- **PROVIDED PASSAGE**

As all readers know, InsideMagic.com does not do paid endorsements of Magic Dealers or their tricks for sale. When we review a trick, readers know that we really, really like it and are not receiving a red cent for the good word.
Not that we are against being bribed to writing a great review for a lousy trick but the offer doesn’t come around that often. That could be because Magic Dealers are notoriously honest and we have a readership hovering in the single digits and the hovering is in the lower range of that single digit range. We prefer to think that Magic Dealers are honest and above bribes.
But the subject has caused us to wonder: why do Magic Dealers like Viking Magic, Meir Yedid and Cody Fisher produce quality tricks. They could produce the same effect to do the same thing with lousy quality but they don’t.
We got to thinking about this when we received Viking Magic’s Nest of Brass Boxes. The tolerances of the brass machining is exact and, dare we say — and we do dare, it’s our nature — perfect. The trick is not new, it is the quality of the trick that makes the difference. George Robinson is not just a nice guy and proprietor of a great shop, he seems to insist on quality when less than quality would do. The brass is beautiful, the instructions are great, the delivery was prompt and the trick works right out of the box. We didn’t have to make the gimmick or even polish the brass.

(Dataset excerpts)
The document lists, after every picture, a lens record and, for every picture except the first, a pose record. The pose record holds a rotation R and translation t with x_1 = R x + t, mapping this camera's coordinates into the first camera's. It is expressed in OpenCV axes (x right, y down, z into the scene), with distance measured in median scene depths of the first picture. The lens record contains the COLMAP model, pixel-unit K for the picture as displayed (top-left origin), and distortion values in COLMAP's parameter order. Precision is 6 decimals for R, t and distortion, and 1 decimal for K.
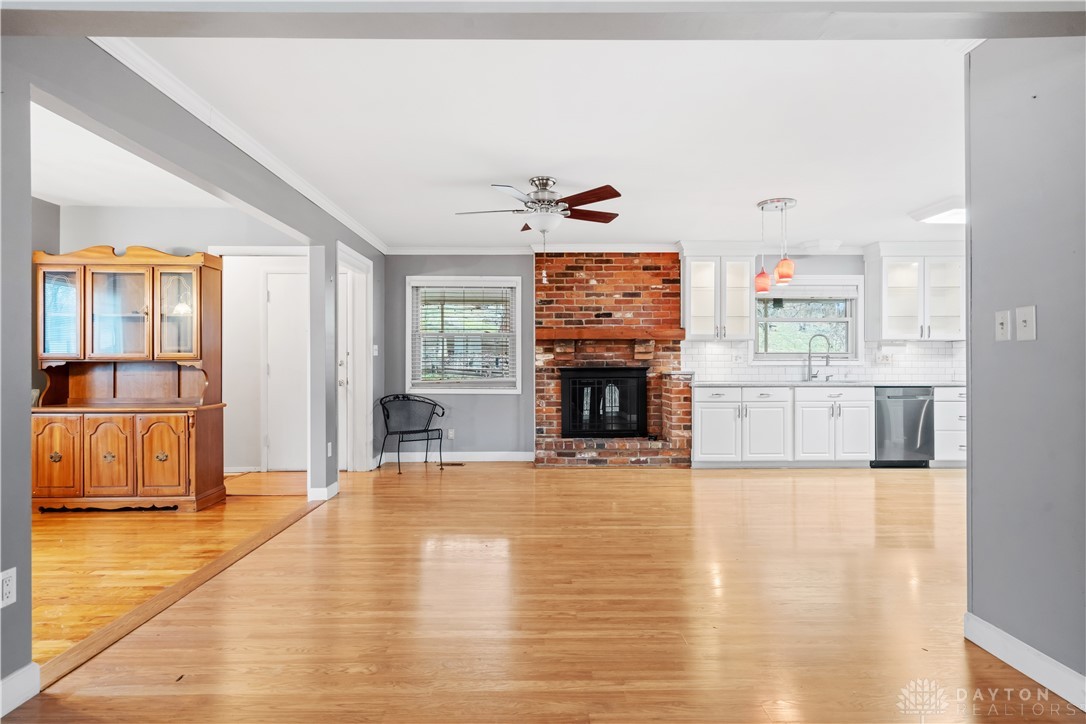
lens RADIAL K [[583.6, 0, 543.0], [0, 583.6, 362.0], [0, 0, 1]] dist [0.002985, 0.000168]
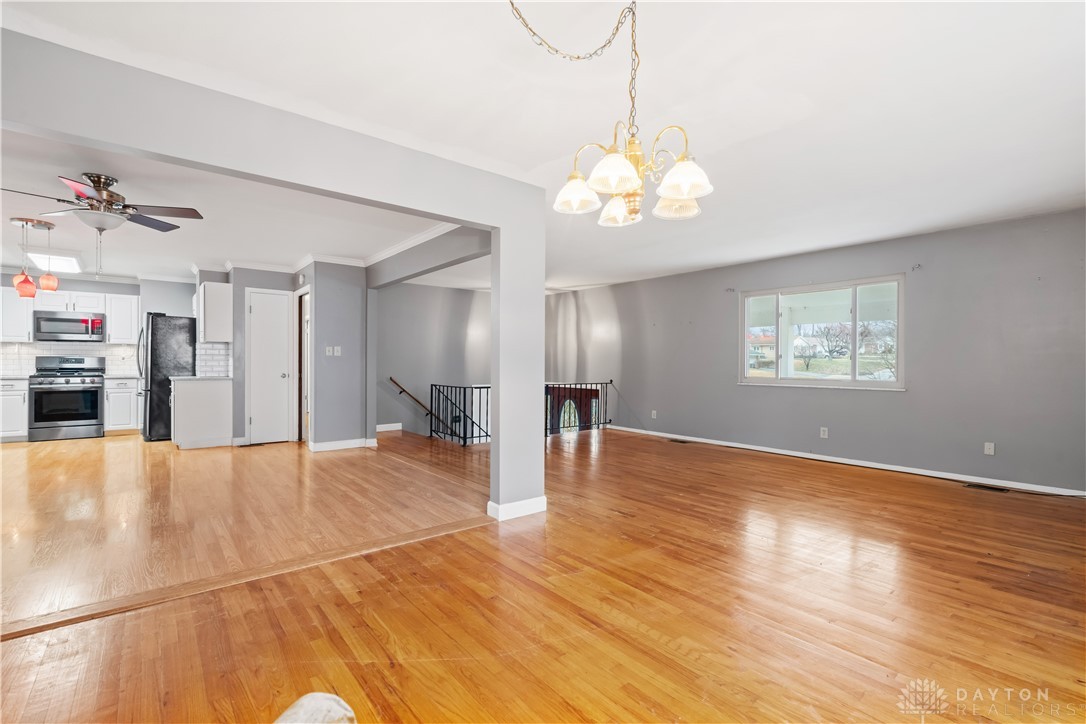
lens RADIAL K [[488.9, 0, 543.0], [0, 488.9, 362.0], [0, 0, 1]] dist [0.000554, 0.000171]
pose [[-0.619525, 0.002495, 0.784973, -0.724528], [-0.002758, 0.999982, -0.005355, 0.003777], [-0.784972, -0.005482, -0.619507, 0.591612]]
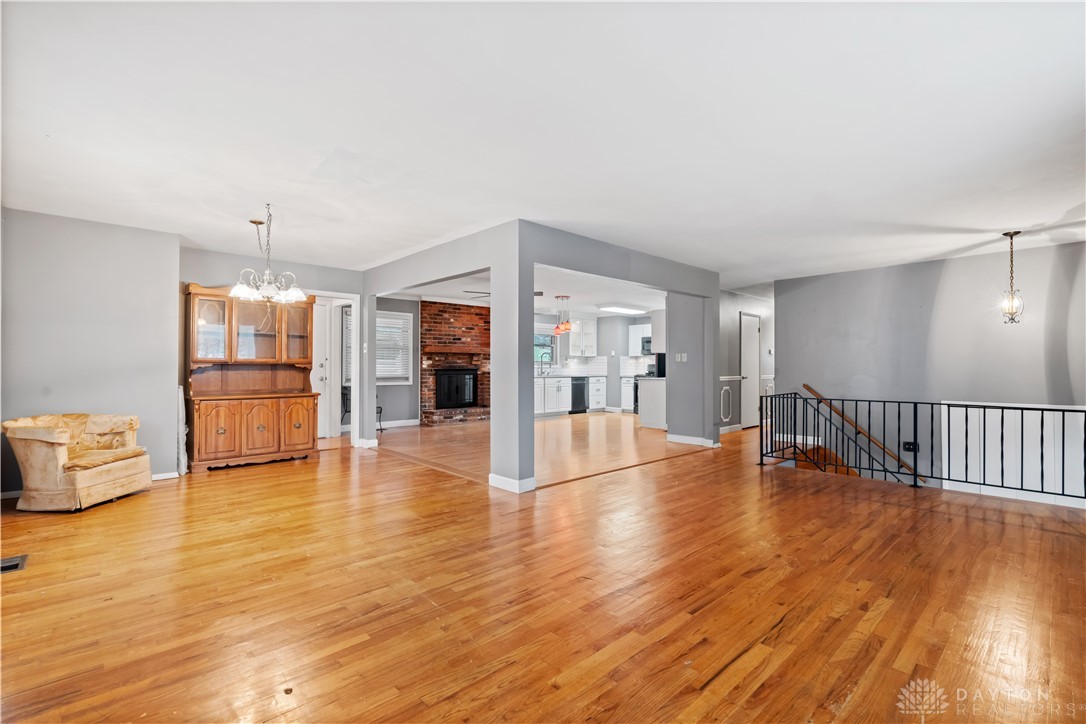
lens RADIAL K [[488.9, 0, 543.0], [0, 488.9, 362.0], [0, 0, 1]] dist [0.000554, 0.000171]
pose [[0.738848, 0.009702, 0.673802, -0.705753], [-0.006056, 0.999952, -0.007758, -0.000768], [-0.673845, 0.001652, 0.738871, -0.275479]]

- **TASK INSTRUCTIONS**
1. In the magic-dealer commentary, what product from Viking Magic led the writers to wonder why dealers make quality tricks?
2. Name every magic dealer that the magic-dealer commentary gives as an example of one that produces quality tricks.
3. Resume the magic-dealer commentary from the point where it stops.
These records come from a separate source and are unrelated to the magic-dealer commentary.

- **TASK-BY-TASK OUTPUTS**
1. Viking Magic's Nest of Brass Boxes.

2. Viking Magic, Meir Yedid, Cody Fisher

3.
Meir Yedid apparently loves magic as much as we do. His services include the latest magic news and his descriptions of the effects he sells are first class. He gives a short history on how he came upon the trick, offers his suggested variations on handling, and great prices. Again, he doesn’t need to do this. People in our business know Meir Yedid. They trust him and so he could rest on his laurels. We recline on our beanbag chair, we have no laurels on which to rest. If we did, they would probably have thorns making for a difficult resting experience.
As many InsideMagic.com readers know, we have a jones for color changing knives. It could be because it was the first trick we received on the first day upon being employed by the legendary Barry Gibbs — developer of the finest Rising Card effect ever made, the A.M.Y Rising Cards — at the legendary Magic Wagon at the no-longer existent Palm Beach Mall. He instructed us to learn the moves and to come back for our next day at work with it practiced. He also told us to clip and clean our fingernails before demonstrating any magic at the kiosk. That set was from D. Robbins with the locking blade. We loved it because it was our introduction into our mentorship with Mr. Gibbs. Over the next two years, he taught us so much but the Color Changing Knives stuck — pun intended.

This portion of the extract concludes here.